Part of the antagonist philosophy also makes us believe (on some subconscious level) that whoever is playing the antagonist is laughing and living things up at our expense; that the antagonist delights in a perverse mockery of our struggles. This contributes to taking losses so personally. However, this, too, is an illusion, as the universe (for which you are a child of) has no rival. The idea of a twisted maniac celebrating our demise is again a construction of artists and storytellers – not a truth of the universe; it is simply a philosophy which has grown into a belief system. In the old days, it would have seemed fitting, as tribes warred against other tribes – life was a series of struggles and clashes between what appeared to be (and oftentimes were) consistent rivals. But let’s face it – that was on a societal level.
On the base of a single individual and his or her life, there isn’t an archrival or nemesis wholly designed or birthed to counter one’s every move. There is only the energy and drive of life and the universe – whose sole purpose is to expand and grow. Whatever obstacles or challenges we encounter, we must do our best to acknowledge NOT as an obstruction laid on the path of our journey by some entity hell-bent on destroying us. No. We must examine the challenges and determine – in the light of a loving and expanding universe – if the challenges are meant to steer us in a greater direction, or if we have placed them there as the result of our inner psychological NEED for the appearance of an antagonist. (If it’s in your belief system, you WILL create it).

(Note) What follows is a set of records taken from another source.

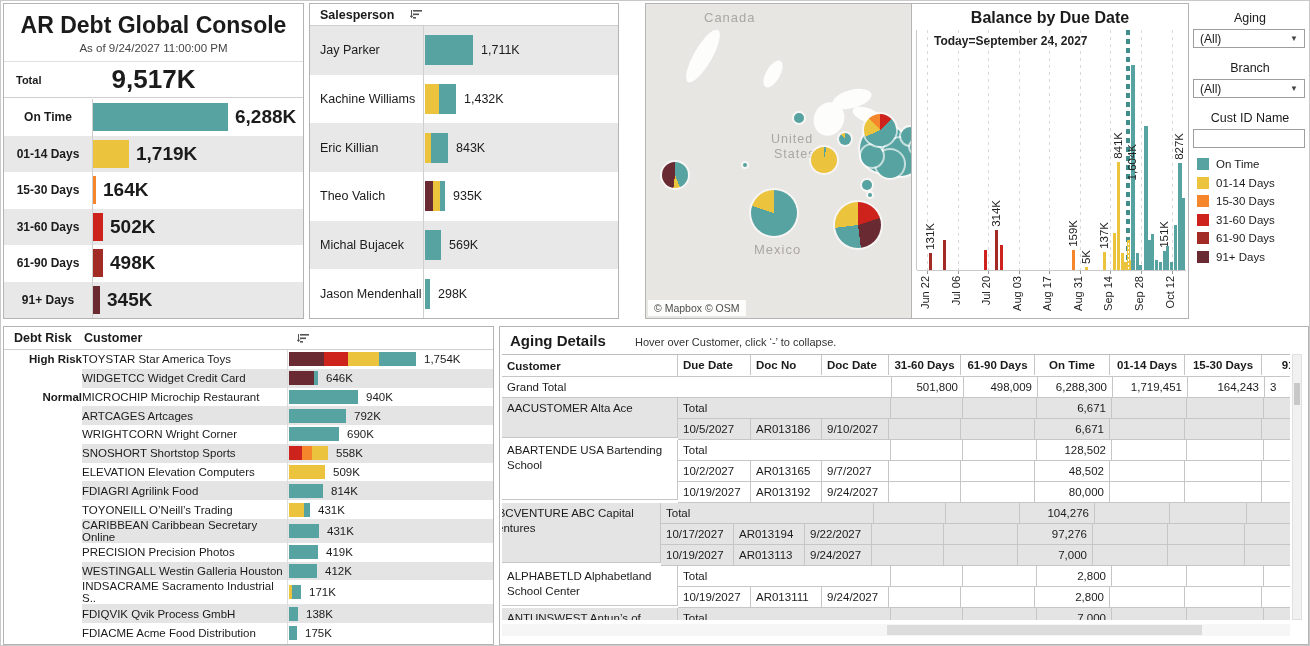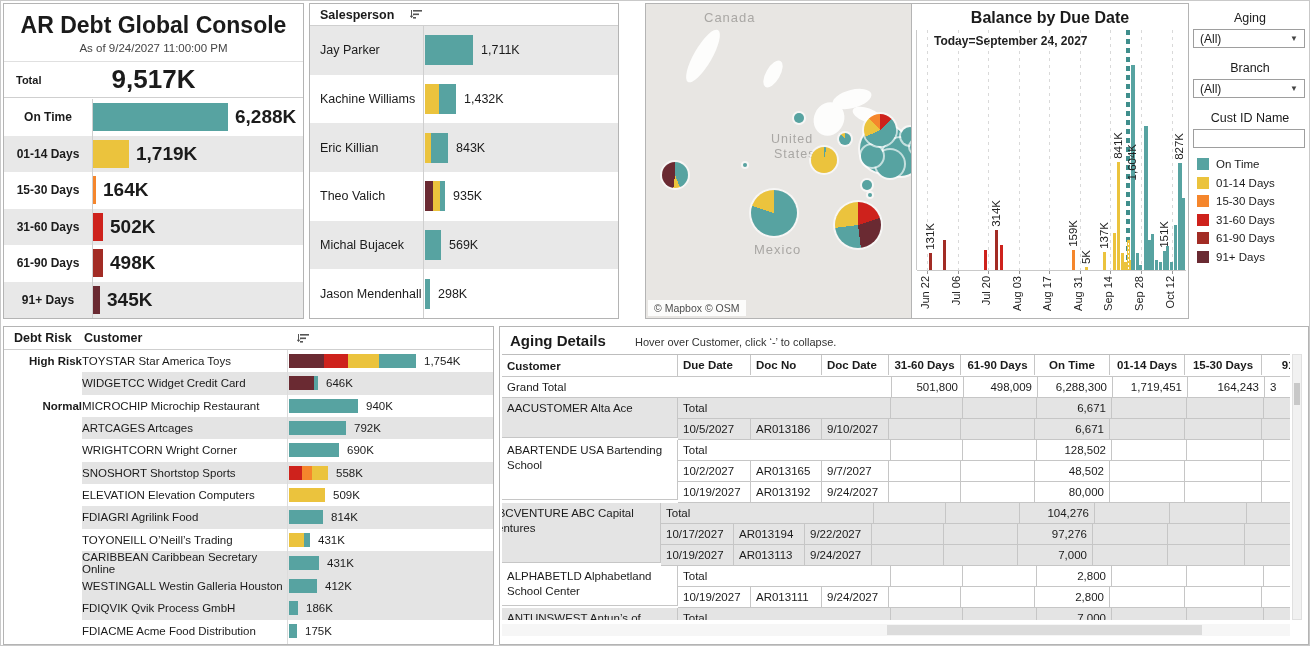--- a/index.html
+++ b/index.html
@@ -442,36 +442,55 @@
         <div class="cust-row">
           <div class="shade stripe1" style="background: rgb(228, 228, 228);"></div>
           <div class="risk"></div>
           <div class="cname">CARIBBEAN  Caribbean Secretary Online</div>
           <div class="bars">
             <div style="width: 30px; background: rgb(87, 163, 161);"></div>
           </div>
           <div class="cval" style="left: 323px;">431K</div>
         </div>
         <div class="cust-row">
+          <div class="shade stripe0" style="background: rgb(255, 255, 255);"></div>
+          <div class="risk"></div>
+          <div class="cname">PRECISION  Precision Photos</div>
+          <div class="bars">
+            <div style="width: 29px; background: rgb(87, 163, 161);"></div>
+          </div>
+          <div class="cval" style="left: 322px;">419K</div>
+        </div>
+        <div class="cust-row">
           <div class="shade stripe1" style="background: rgb(228, 228, 228);"></div>
           <div class="risk"></div>
           <div class="cname">WESTINGALL  Westin Galleria Houston</div>
           <div class="bars">
             <div style="width: 28px; background: rgb(87, 163, 161);"></div>
           </div>
           <div class="cval" style="left: 321px;">412K</div>
         </div>
         <div class="cust-row">
+          <div class="shade stripe0" style="background: rgb(255, 255, 255);"></div>
+          <div class="risk"></div>
+          <div class="cname">INDSACRAME  Sacramento Industrial S..</div>
+          <div class="bars">
+            <div style="width: 3px; background: rgb(235, 195, 61);"></div>
+            <div style="width: 9px; background: rgb(87, 163, 161);"></div>
+          </div>
+          <div class="cval" style="left: 305px;">171K</div>
+        </div>
+        <div class="cust-row">
           <div class="shade stripe1" style="background: rgb(228, 228, 228);"></div>
           <div class="risk"></div>
           <div class="cname">FDIQVIK  Qvik Process GmbH</div>
           <div class="bars">
             <div style="width: 9px; background: rgb(87, 163, 161);"></div>
           </div>
-          <div class="cval" style="left: 302px;">186K</div>
+          <div class="cval" style="left: 302px;">138K</div>
         </div>
         <div class="cust-row">
           <div class="shade stripe0" style="background: rgb(255, 255, 255);"></div>
           <div class="risk"></div>
           <div class="cname">FDIACME  Acme Food Distribution</div>
           <div class="bars">
             <div style="width: 8px; background: rgb(87, 163, 161);"></div>
           </div>
           <div class="cval" style="left: 301px;">175K</div>
         </div>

So – what’s stopping or blocking you? It isn’t anything outside of yourself. The universe (Spirit) is a loving and empowering force – the expansion of life and progress. Perhaps your nemesis is only an angle of your own inner perception. Perhaps obstacles – instead of being taken as the latest attempt by some Phantom Menace to derail your life – could be seen as a loving universe informing you “your best outcome will not be found here. Don’t dwell on me, just use me as a sign. I’m not here to destroy you, but rather empower you by showing you this is not the way.” In that light, perhaps we should THANK our obstacles and move on, versus putting on our boxing gloves or reaching for the latest psychological weapon of self-defense and go to war. If it’s not the greater universe, then it can only be yourself manifesting your own Phantom Menace.
It’s only a psychological structure.
Psychological structures can be changed.
There’s a phrase we use in offering advice to others we see struggling with certain issues: “You need to give yourself PERMISSION.” That’s another clue of the inner Phantom Menace psychological structure. How often do we apply that to ourselves? No such nemesis really exists – it is simply our own thoughts.
When we set a goal, we oftentimes try to imagine what obstacles we must overcome – which in some cases, is automatically INSERTING the Phantom Menace! Now, there’s nothing wrong with trying to determine where the most work might be needed for success, but more work does not mean “arch rival pounding against me.” How self-critical and judgmental can we be with ourselves, eh?
When you were born into the world, there was not another being born at the same time whose sole life mission was to challenge and obstruct you at every turn. So don’t create that psychology for yourself. Better yet, obliterate such thinking from your consciousness. Life will feel much more expansive and certainly more inviting.